── Given entries ──
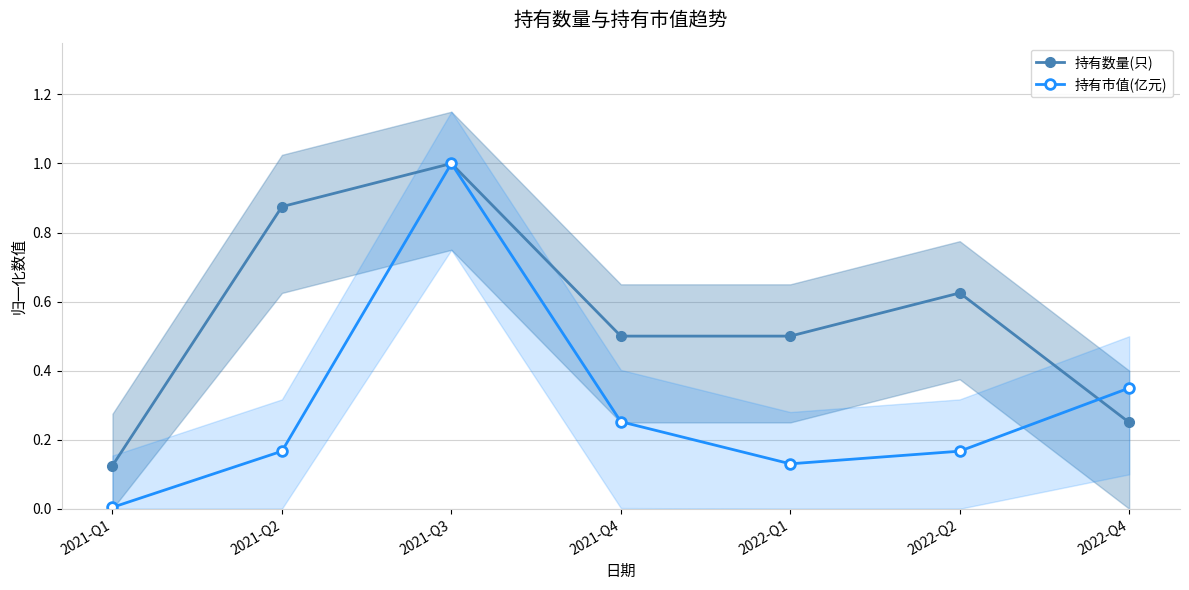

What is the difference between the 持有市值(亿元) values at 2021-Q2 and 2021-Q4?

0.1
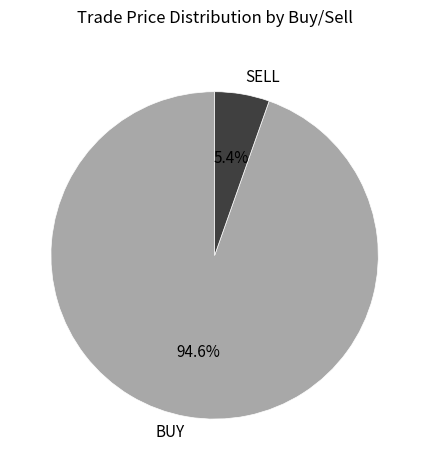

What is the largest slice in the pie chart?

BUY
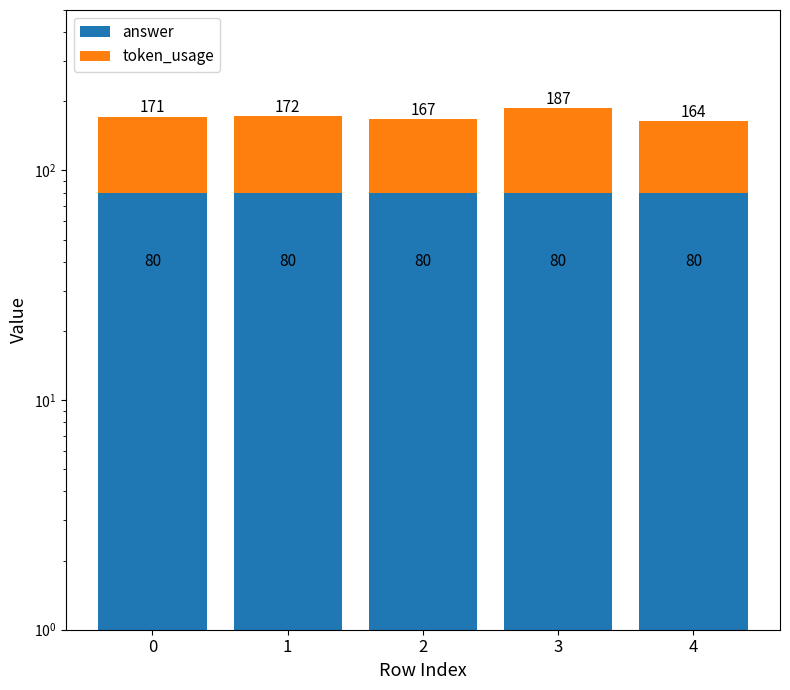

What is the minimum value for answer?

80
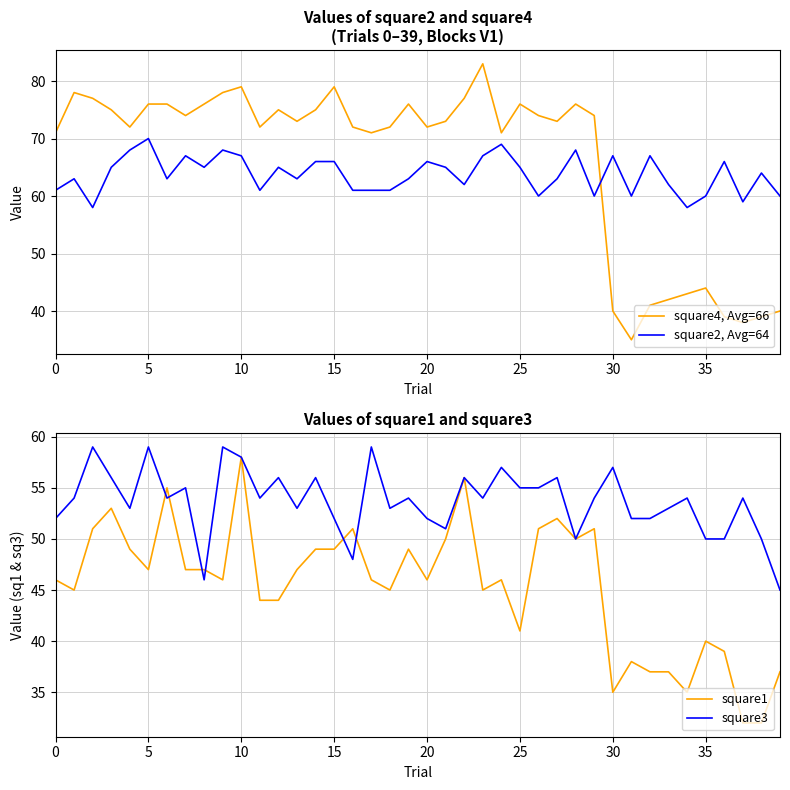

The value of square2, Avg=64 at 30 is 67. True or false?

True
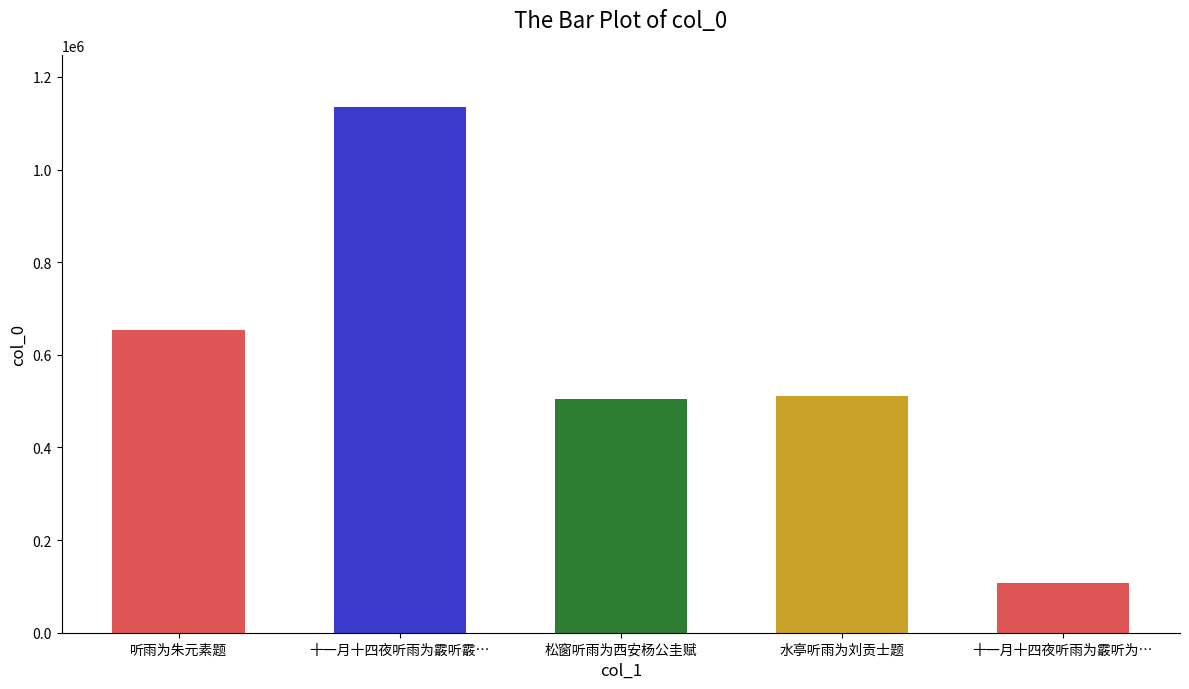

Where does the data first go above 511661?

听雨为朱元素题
───
(Instructions to follow)
Please extract every line of text from the data above and copy it word for word, leaving out the pictures.

(Answer for the task)
What is the difference between the 持有市值(亿元) values at 2021-Q2 and 2021-Q4?

0.1

What is the largest slice in the pie chart?

BUY

What is the minimum value for answer?

80

The value of square2, Avg=64 at 30 is 67. True or false?

True

Where does the data first go above 511661?

听雨为朱元素题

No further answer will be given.